* [WHAT THE TASK ASKS] The answer must be a single number: how many lines of the entries below include "counter".

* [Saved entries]
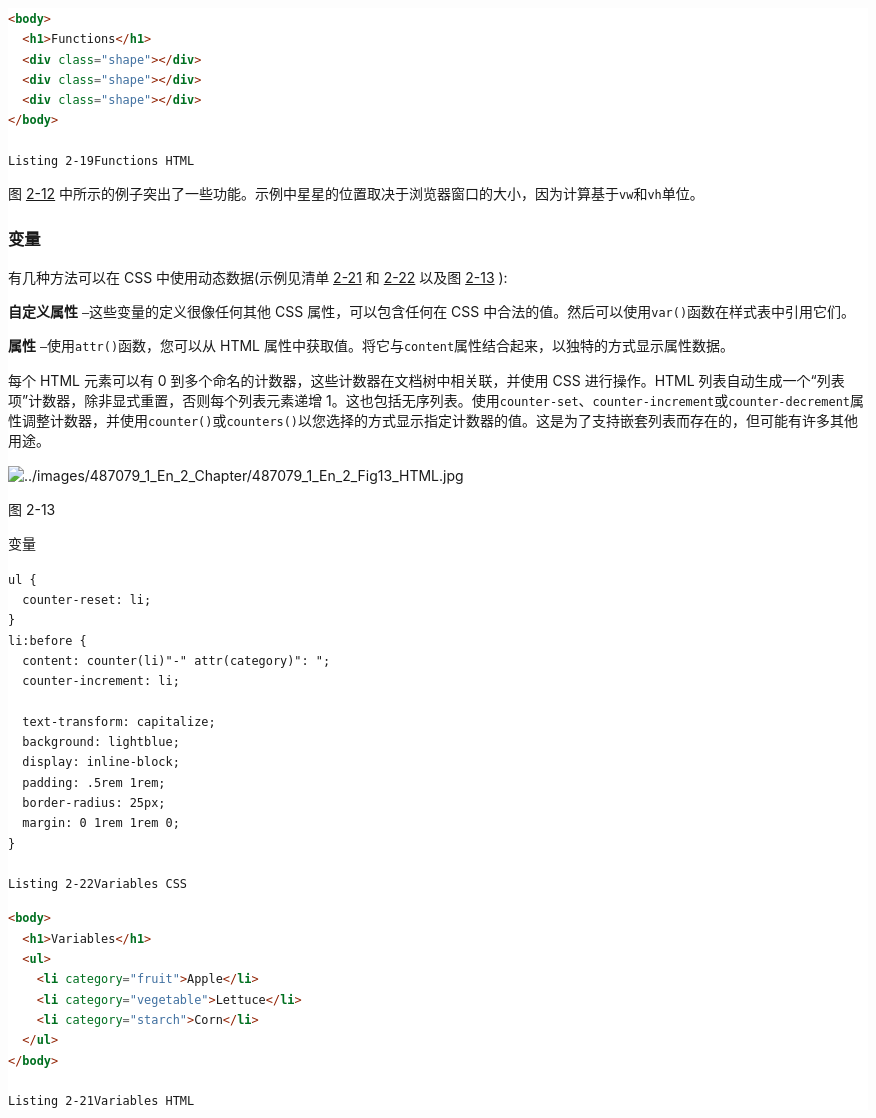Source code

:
 ```html
<body>
  <h1>Functions</h1>
  <div class="shape"></div>
  <div class="shape"></div>
  <div class="shape"></div>
</body>

Listing 2-19Functions HTML

```

图 [2-12](#Fig12) 中所示的例子突出了一些功能。示例中星星的位置取决于浏览器窗口的大小，因为计算基于`vw`和`vh`单位。

### 变量

有几种方法可以在 CSS 中使用动态数据(示例见清单 [2-21](#PC21) 和 [2-22](#PC22) 以及图 [2-13](#Fig13) ):

**自定义属性** `–`这些变量的定义很像任何其他 CSS 属性，可以包含任何在 CSS 中合法的值。然后可以使用`var()`函数在样式表中引用它们。

**属性** `–`使用`attr()`函数，您可以从 HTML 属性中获取值。将它与`content`属性结合起来，以独特的方式显示属性数据。

每个 HTML 元素可以有 0 到多个命名的计数器，这些计数器在文档树中相关联，并使用 CSS 进行操作。HTML 列表自动生成一个“列表项”计数器，除非显式重置，否则每个列表元素递增 1。这也包括无序列表。使用`counter-set`、`counter-increment`或`counter-decrement`属性调整计数器，并使用`counter()`或`counters()`以您选择的方式显示指定计数器的值。这是为了支持嵌套列表而存在的，但可能有许多其他用途。

![../images/487079_1_En_2_Chapter/487079_1_En_2_Fig13_HTML.jpg](../images/487079_1_En_2_Chapter/487079_1_En_2_Fig13_HTML.jpg)

图 2-13

变量

```html
ul {
  counter-reset: li;
}
li:before {
  content: counter(li)"-" attr(category)": ";
  counter-increment: li;

  text-transform: capitalize;
  background: lightblue;
  display: inline-block;
  padding: .5rem 1rem;
  border-radius: 25px;
  margin: 0 1rem 1rem 0;
}

Listing 2-22Variables CSS

```

```html
<body>
  <h1>Variables</h1>
  <ul>
    <li category="fruit">Apple</li>
    <li category="vegetable">Lettuce</li>
    <li category="starch">Corn</li>
  </ul>
</body>

Listing 2-21Variables HTML

```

* [COMPLETED EXERCISE] 4